In his ruling on one case, special master George Hastings said the parents of Michelle Cedillo — who had charged that a measles, mumps and rubella (MMR) vaccine caused their child to develop autism — had “been misled by physicians who are guilty, in my view, of gross medical misjudgment.”

Hastings pinpoints the Geier’s, Krigsman and Wakefield by name in his verdict.

And here’s Special Master Vowell from the Snyder test case:

“After careful consideration of all of the evidence, it was abundantly clear that petitioners’ theories of causation were
speculative and unpersuasive.”


To conclude that Colten’s condition was the result of his MMR vaccine, an objective observer would have to emulate Lewis Carroll’s White Queen and be able to believe six impossible (or, at least, highly improbable) things before breakfast.

And here is Special Master Campbell-Smith from the Hazlehurt test case:

Because the linchpin of petitioners’ theory, the finding of persistent measles virus in the biopsied tissue taken from the gastrointestinal lining of autistic children, is glaringly unreliable, the basis for Dr. Corbier’s opinion that the MMR vaccine was causally related to Yates’ autism and his gastrointestinal symptoms is critically flawed and scientifically untenable. Petitioners have failed to prove that their theory of vaccine-related causation is biologically plausible as required by the first prong of Althen. Nor have petitioners demonstrated that the unsupported links of their proposed causal chain cohere to establish a logical sequence of cause and effect as required by the second prong of Althen. Having failed to satisfy their evidentiary burden, petitioners cannot prevail on their vaccine claim.

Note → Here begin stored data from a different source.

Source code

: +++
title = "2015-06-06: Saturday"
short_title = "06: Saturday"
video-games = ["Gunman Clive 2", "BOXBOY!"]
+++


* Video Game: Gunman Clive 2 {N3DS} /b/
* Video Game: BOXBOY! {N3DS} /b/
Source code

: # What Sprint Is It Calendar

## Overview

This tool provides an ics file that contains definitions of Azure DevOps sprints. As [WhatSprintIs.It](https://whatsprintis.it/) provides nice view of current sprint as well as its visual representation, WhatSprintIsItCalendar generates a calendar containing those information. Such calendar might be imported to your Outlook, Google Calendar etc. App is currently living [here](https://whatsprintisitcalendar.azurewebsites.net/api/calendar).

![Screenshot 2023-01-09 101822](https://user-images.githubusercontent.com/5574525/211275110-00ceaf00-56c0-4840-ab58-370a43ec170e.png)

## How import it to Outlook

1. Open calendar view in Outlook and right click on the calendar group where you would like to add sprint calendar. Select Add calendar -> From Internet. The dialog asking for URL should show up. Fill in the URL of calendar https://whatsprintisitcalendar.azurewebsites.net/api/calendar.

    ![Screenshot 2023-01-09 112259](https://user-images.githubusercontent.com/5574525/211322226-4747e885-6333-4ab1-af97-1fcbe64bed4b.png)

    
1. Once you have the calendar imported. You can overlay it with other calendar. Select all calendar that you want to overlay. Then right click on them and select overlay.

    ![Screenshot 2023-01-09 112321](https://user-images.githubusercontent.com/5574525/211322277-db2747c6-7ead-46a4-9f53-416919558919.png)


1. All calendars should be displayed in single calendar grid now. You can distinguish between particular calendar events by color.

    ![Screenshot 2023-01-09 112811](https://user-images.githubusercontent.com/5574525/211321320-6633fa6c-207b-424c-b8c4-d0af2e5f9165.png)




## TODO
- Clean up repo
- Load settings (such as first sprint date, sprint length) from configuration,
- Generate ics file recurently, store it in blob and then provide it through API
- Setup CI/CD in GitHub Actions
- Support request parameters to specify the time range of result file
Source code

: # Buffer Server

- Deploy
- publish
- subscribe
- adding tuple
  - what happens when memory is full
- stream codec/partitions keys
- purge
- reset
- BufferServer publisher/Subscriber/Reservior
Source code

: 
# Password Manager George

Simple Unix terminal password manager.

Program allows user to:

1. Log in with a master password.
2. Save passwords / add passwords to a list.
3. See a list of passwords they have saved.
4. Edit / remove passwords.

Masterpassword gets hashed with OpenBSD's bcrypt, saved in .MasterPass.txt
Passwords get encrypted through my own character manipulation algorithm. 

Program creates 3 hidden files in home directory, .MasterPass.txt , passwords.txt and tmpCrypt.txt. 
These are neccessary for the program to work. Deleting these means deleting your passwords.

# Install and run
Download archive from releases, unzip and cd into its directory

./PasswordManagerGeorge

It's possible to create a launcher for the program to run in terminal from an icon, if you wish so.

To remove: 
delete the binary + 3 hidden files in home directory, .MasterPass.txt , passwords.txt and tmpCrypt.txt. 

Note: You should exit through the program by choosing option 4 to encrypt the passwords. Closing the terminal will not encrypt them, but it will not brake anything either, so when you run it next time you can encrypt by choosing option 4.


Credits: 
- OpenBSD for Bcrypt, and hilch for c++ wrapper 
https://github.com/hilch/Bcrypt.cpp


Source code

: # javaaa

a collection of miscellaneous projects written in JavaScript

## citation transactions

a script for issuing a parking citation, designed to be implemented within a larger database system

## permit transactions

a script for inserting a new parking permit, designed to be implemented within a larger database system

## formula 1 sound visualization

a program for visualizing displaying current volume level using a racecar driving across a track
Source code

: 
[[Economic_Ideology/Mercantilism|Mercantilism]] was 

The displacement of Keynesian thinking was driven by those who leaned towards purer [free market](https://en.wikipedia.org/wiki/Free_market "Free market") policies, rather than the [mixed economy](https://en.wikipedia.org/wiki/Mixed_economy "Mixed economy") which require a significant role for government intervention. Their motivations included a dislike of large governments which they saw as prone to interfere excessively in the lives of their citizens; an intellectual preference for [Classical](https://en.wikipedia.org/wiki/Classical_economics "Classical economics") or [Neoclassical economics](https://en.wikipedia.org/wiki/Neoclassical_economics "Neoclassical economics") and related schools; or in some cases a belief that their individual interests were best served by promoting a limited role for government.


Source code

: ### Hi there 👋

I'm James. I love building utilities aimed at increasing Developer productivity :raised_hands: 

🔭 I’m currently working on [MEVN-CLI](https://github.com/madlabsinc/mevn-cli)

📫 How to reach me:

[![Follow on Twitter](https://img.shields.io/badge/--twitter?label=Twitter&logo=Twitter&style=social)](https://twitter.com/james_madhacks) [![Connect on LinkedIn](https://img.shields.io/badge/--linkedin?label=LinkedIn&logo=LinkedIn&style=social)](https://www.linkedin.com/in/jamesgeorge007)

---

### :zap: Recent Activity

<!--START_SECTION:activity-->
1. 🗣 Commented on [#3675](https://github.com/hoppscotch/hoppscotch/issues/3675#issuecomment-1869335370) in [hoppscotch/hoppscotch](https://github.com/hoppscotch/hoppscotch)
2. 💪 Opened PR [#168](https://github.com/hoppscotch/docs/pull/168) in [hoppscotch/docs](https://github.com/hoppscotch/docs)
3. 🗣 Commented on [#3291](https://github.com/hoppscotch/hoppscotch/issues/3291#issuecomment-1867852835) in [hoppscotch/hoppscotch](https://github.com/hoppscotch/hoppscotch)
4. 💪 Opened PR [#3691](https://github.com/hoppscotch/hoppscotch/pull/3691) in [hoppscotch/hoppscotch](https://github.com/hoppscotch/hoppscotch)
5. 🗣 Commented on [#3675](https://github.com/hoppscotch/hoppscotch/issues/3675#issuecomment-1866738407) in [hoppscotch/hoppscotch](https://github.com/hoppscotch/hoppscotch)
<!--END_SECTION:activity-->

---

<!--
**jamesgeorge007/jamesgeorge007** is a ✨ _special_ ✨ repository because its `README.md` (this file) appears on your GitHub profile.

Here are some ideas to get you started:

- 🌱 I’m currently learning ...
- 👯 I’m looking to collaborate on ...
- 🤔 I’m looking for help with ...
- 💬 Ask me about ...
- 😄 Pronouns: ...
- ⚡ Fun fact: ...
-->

I should be happy that science has prevailed and I am to a certain degree. The fact that the Vaccine Injury Court demands a very, very low standard of proof should indicate clearly and concisely just how good the rubbish submitted as science was for these kids cases.

I can’t be happy and I can’t take any pleasure in the fact that these kids and their families have been coldly, cynically used by those who demand against all reason that vaccines cause autism. How could any right thinking person? These parents are penniless and will no doubt be coerced into taking part in a shame of an appeal, then civil cases. Civil cases where the standard of science is very much higher. I hope they step back and consider carefully the verdicts of the Special Masters, the horrendous quality of their so-called ‘expert’ witnesses and the utter lack of any science to support them.